[Page images and extracted text]
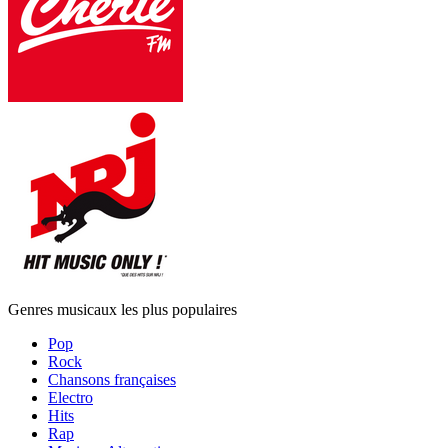
Genres musicaux les plus populaires
Pop
Rock
Chansons françaises
Electro
Hits
Rap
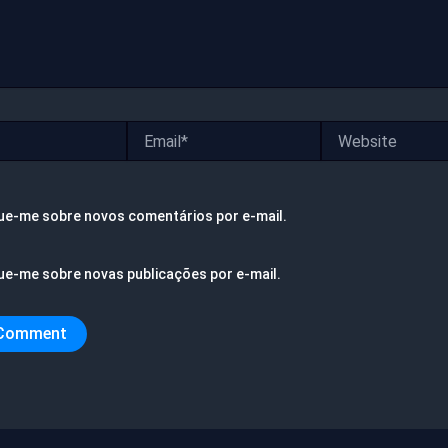
Email*
Website
ue-me sobre novos comentários por e-mail.
ue-me sobre novas publicações por e-mail.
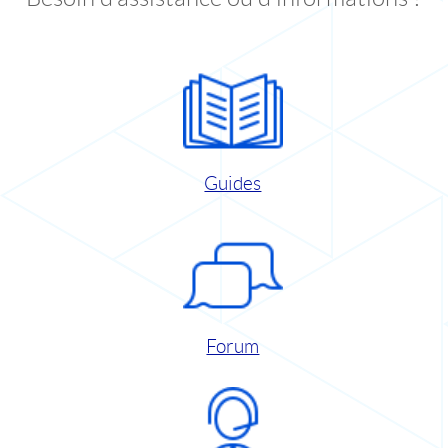
Guides
Forum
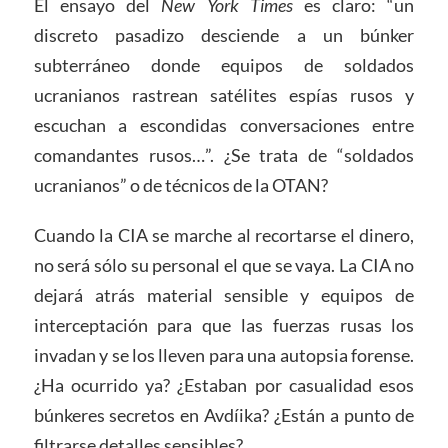
El ensayo del
New York Times
es claro: “un
discreto pasadizo desciende a un búnker
subterráneo donde equipos de soldados
ucranianos rastrean satélites espías rusos y
escuchan a escondidas conversaciones entre
comandantes rusos…”. ¿Se trata de “soldados
ucranianos” o de técnicos de la OTAN?
Cuando la CIA se marche al recortarse el dinero,
no será sólo su personal el que se vaya. La CIA no
dejará atrás material sensible y equipos de
interceptación para que las fuerzas rusas los
invadan y se los lleven para una autopsia forense.
¿Ha ocurrido ya? ¿Estaban por casualidad esos
búnkeres secretos en Avdíika? ¿Están a punto de
filtrarse detalles sensibles?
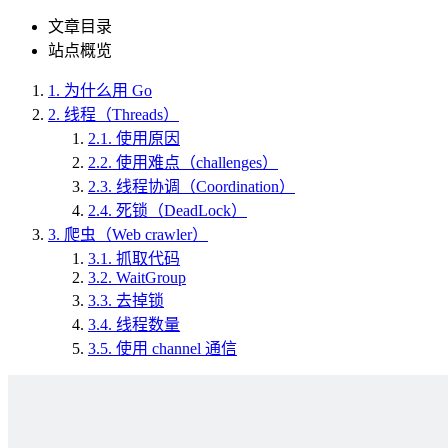
文章目录
站点概览
1.
为什么用 Go
2.
线程（Threads）
2.1.
使用原因
2.2.
使用难点（challenges）
2.3.
线程协调（Coordination）
2.4.
死锁（DeadLock）
3.
爬虫（Web crawler）
3.1.
抓取代码
3.2.
WaitGroup
3.3.
去掉锁
3.4.
线程数量
3.5.
使用 channel 通信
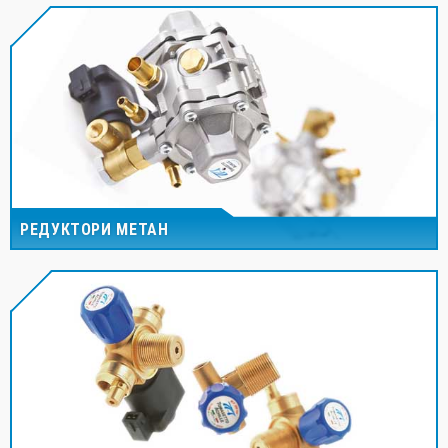
РЕДУКТОРИ МЕТАН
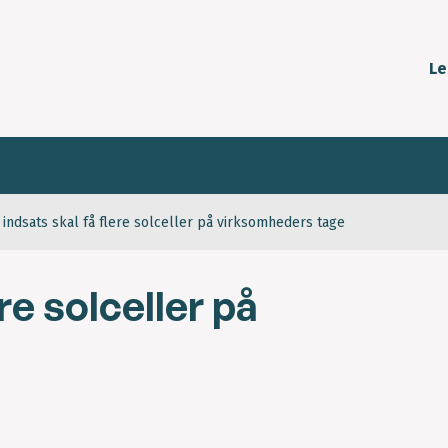
Le
 indsats skal få flere solceller på virksomheders tage
re solceller på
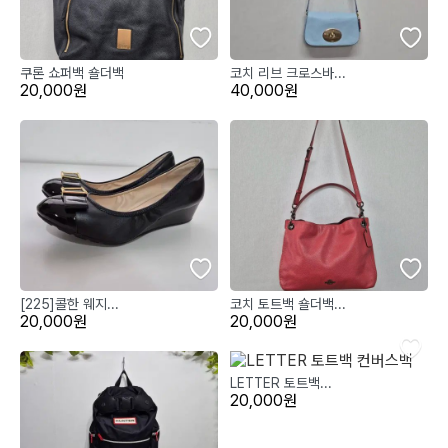
쿠론 쇼퍼백 숄더백
코치 리브 크로스바...
20,000원
40,000원
[225]콜한 웨지...
코치 토트백 숄더백...
20,000원
20,000원
LETTER 토트백...
20,000원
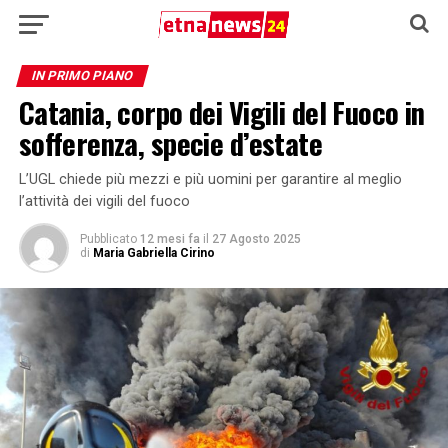
IN PRIMO PIANO
Catania, corpo dei Vigili del Fuoco in
sofferenza, specie d’estate
L’UGL chiede più mezzi e più uomini per garantire al meglio
l’attività dei vigili del fuoco
Pubblicato
12 mesi fa
il
27 Agosto 2025
di
Maria Gabriella Cirino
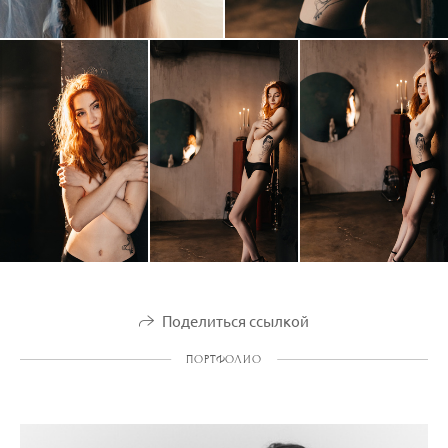
Поделиться ссылкой
ПОРТФОЛИО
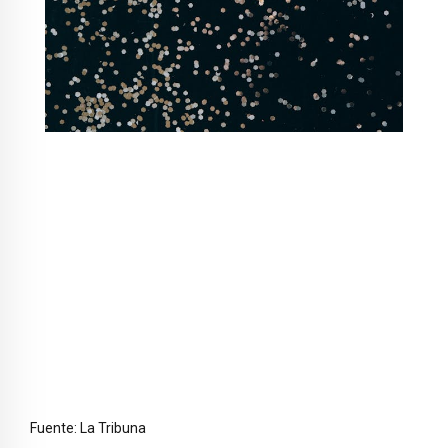
Fuente: La Tribuna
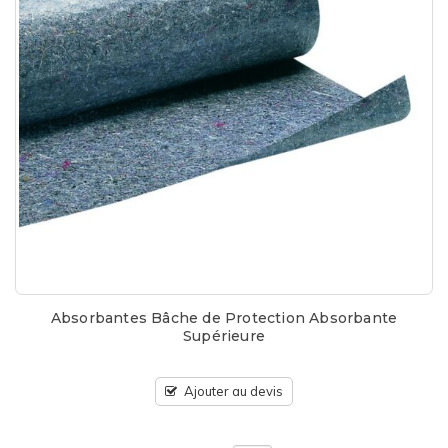
Absorbantes Bâche de Protection Absorbante
Supérieure
Ajouter au devis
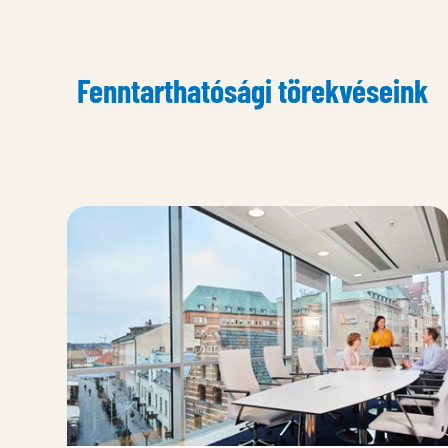
Fenntarthatósági törekvéseink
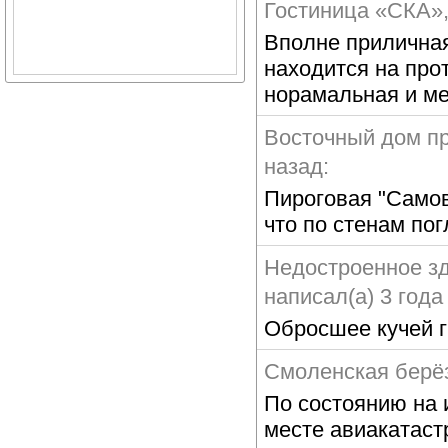
Гостиница «СКА»
Вполне приличная
находится на про
норамальная и ме
Восточный дом п
назад:
Пироговая "Самов
что по стенам пог
Недостроенное з
написал(а) 3 года
Обросшее кучей г
Смоленская берё
По состоянию на 
месте авиакатаст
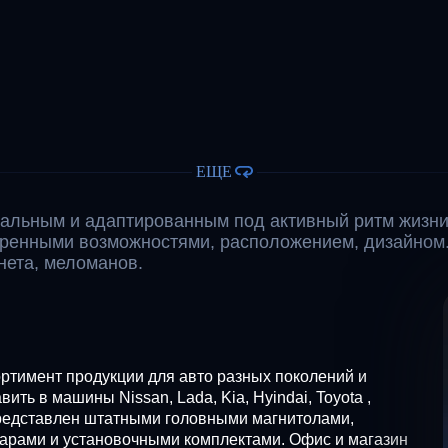
ЕЩЕ
альным и адаптированным под активный ритм жизни
иренными возможностями, расположением, дизайном
ета, меломанов.
ртимент продукции для авто разных поколений и
ть в машины Nissan, Lada, Kia, Hyindai, Toyota ,
д представлен штатными головными магнитолами,
арами и установочными комплектами. Офис и магазин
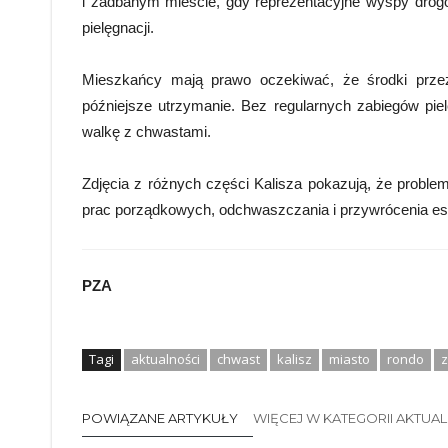
i zadbanym mieście, gdy reprezentacyjne wyspy drog
pielęgnacji.
Mieszkańcy mają prawo oczekiwać, że środki przez
późniejsze utrzymanie. Bez regularnych zabiegów pie
walkę z chwastami.
Zdjęcia z różnych części Kalisza pokazują, że probl
prac porządkowych, odchwaszczania i przywrócenia es
PZA
Tagi
aktualności
chwast
kalisz
miasto
rondo
z
POWIĄZANE ARTYKUŁY
WIĘCEJ W KATEGORII AKTUA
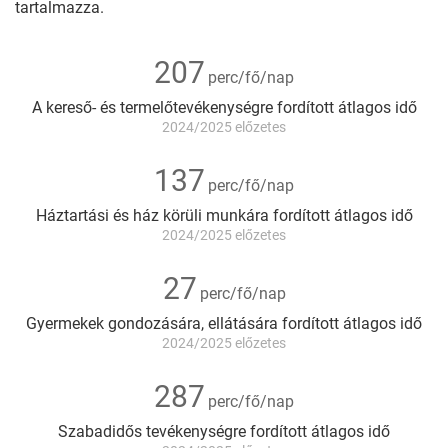
tartalmazza.
207
perc/fő/nap
Fontosabb
A kereső- és termelőtevékenységre fordított átlagos idő
adatok
2024/2025 előzetes
137
perc/fő/nap
Háztartási és ház körüli munkára fordított átlagos idő
2024/2025 előzetes
27
perc/fő/nap
Gyermekek gondozására, ellátására fordított átlagos idő
2024/2025 előzetes
287
perc/fő/nap
Szabadidős tevékenységre fordított átlagos idő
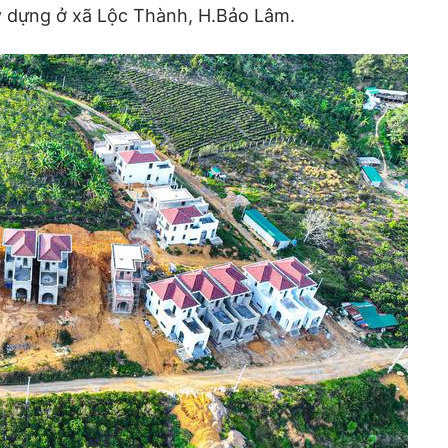
 dựng ở xã Lộc Thành, H.Bảo Lâm.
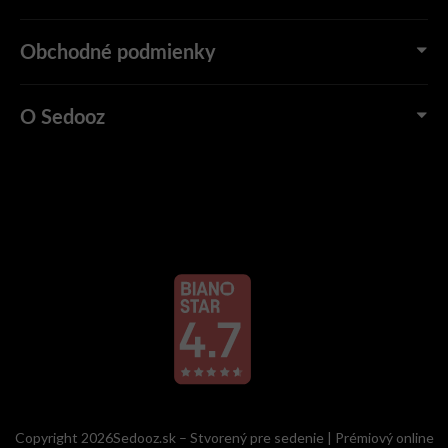
Obchodné podmienky
O Sedooz
Copyright 2026Sedooz.sk – Stvorený pre sedenie | Prémiový online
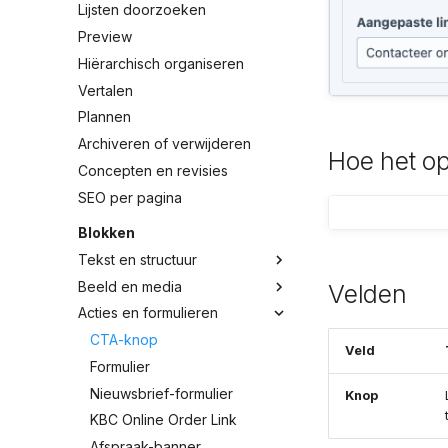
Lijsten doorzoeken
Preview
Hiërarchisch organiseren
Vertalen
Plannen
Archiveren of verwijderen
Hoe het op
Concepten en revisies
SEO per pagina
Blokken
Tekst en structuur
Beeld en media
Velden
Acties en formulieren
CTA-knop
Veld
Formulier
Nieuwsbrief-formulier
Knop
KBC Online Order Link
Afspraak-banner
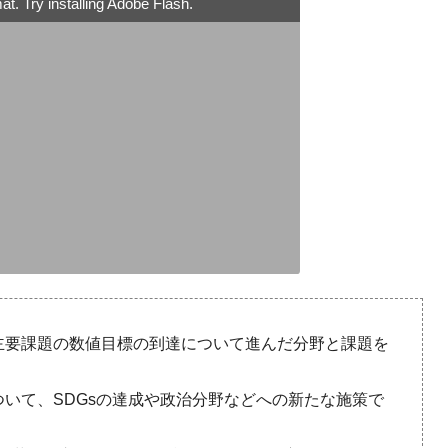
t. Try installing Adobe Flash.
の主要課題の数値目標の到達について進んだ分野と課題を
ついて、SDGsの達成や政治分野などへの新たな施策で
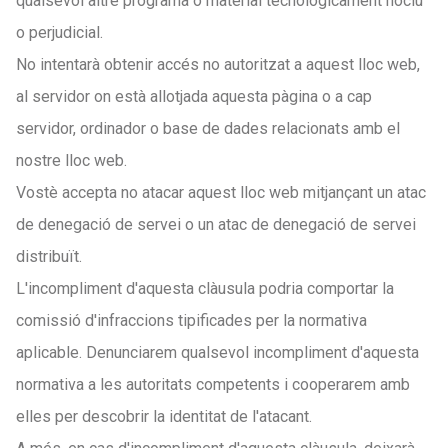
qualsevol altre programa o material tecnològicament nociu
o perjudicial.
No intentarà obtenir accés no autoritzat a aquest lloc web,
al servidor on està allotjada aquesta pàgina o a cap
servidor, ordinador o base de dades relacionats amb el
nostre lloc web.
Vostè accepta no atacar aquest lloc web mitjançant un atac
de denegació de servei o un atac de denegació de servei
distribuït.
L'incompliment d'aquesta clàusula podria comportar la
comissió d'infraccions tipificades per la normativa
aplicable. Denunciarem qualsevol incompliment d'aquesta
normativa a les autoritats competents i cooperarem amb
elles per descobrir la identitat de l'atacant.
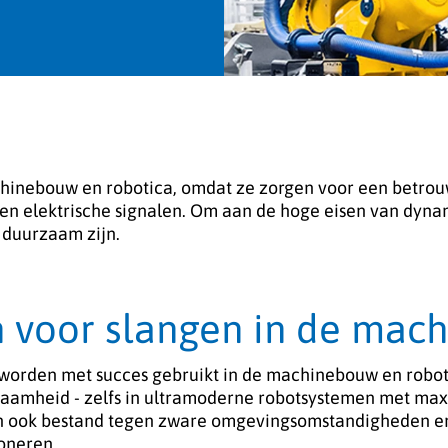
chinebouw en robotica, omdat ze zorgen voor een betrou
t en elektrische signalen. Om aan de hoge eisen van dyn
 duurzaam zijn.
 voor slangen in de mac
worden met succes gebruikt in de machinebouw en roboti
rzaamheid - zelfs in ultramoderne robotsystemen met m
jn ook bestand tegen zware omgevingsomstandigheden en 
oneren.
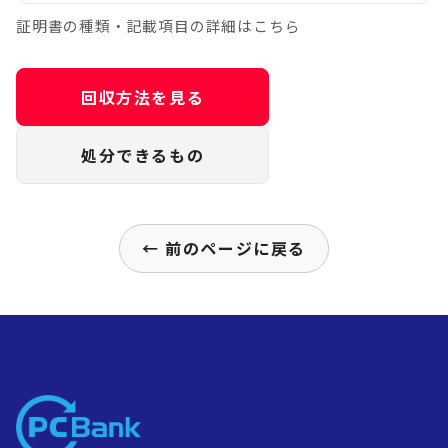
証明書の種類・記載項目の詳細はこちら
回収方法を見る
処分できるもの
← 前のページに戻る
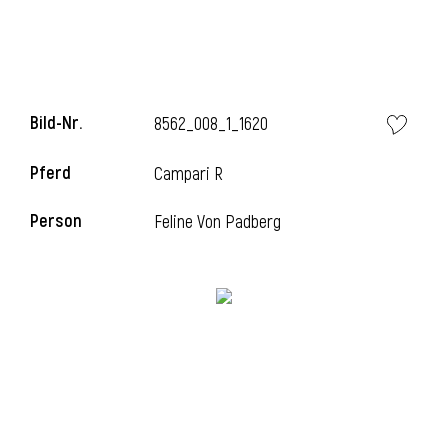
Bild-Nr.
8562_008_1_1620
Pferd
Campari R
Person
Feline Von Padberg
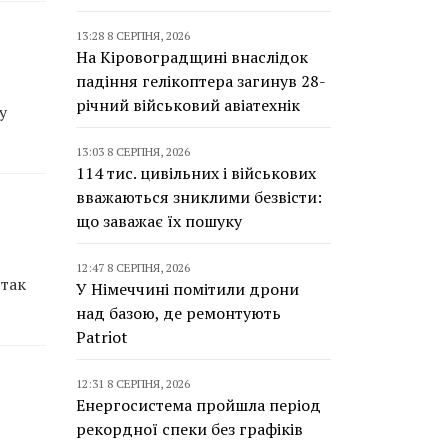
13:28 8 СЕРПНЯ, 2026
На Кіровоградщині внаслідок
падіння гелікоптера загинув 28-
річний військовий авіатехнік
у
13:03 8 СЕРПНЯ, 2026
114 тис. цивільних і військових
вважаються зниклими безвісти:
що заважає їх пошуку
12:47 8 СЕРПНЯ, 2026
дтак
У Німеччині помітили дрони
над базою, де ремонтують
Patriot
12:31 8 СЕРПНЯ, 2026
Енергосистема пройшла період
рекордної спеки без графіків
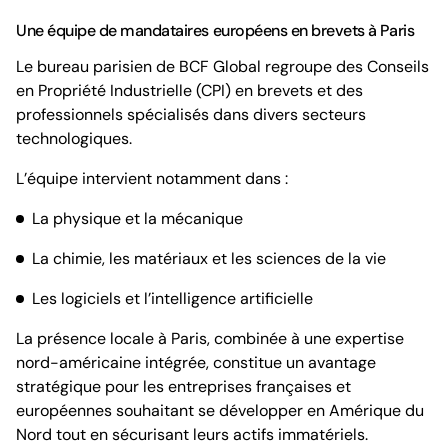
Une équipe de mandataires européens en brevets à Paris
Le bureau parisien de BCF Global regroupe des Conseils
en Propriété Industrielle (CPI) en brevets et des
professionnels spécialisés dans divers secteurs
technologiques.
L’équipe intervient notamment dans :
La physique et la mécanique
La chimie, les matériaux et les sciences de la vie
Les logiciels et l’intelligence artificielle
La présence locale à Paris, combinée à une expertise
nord-américaine intégrée, constitue un avantage
stratégique pour les entreprises françaises et
européennes souhaitant se développer en Amérique du
Nord tout en sécurisant leurs actifs immatériels.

▶ [Job item]: What is needed is each line of the entries that contains the word "incompliment".

▶ [Reply]:
L'incompliment d'aquesta clàusula podria comportar la
aplicable. Denunciarem qualsevol incompliment d'aquesta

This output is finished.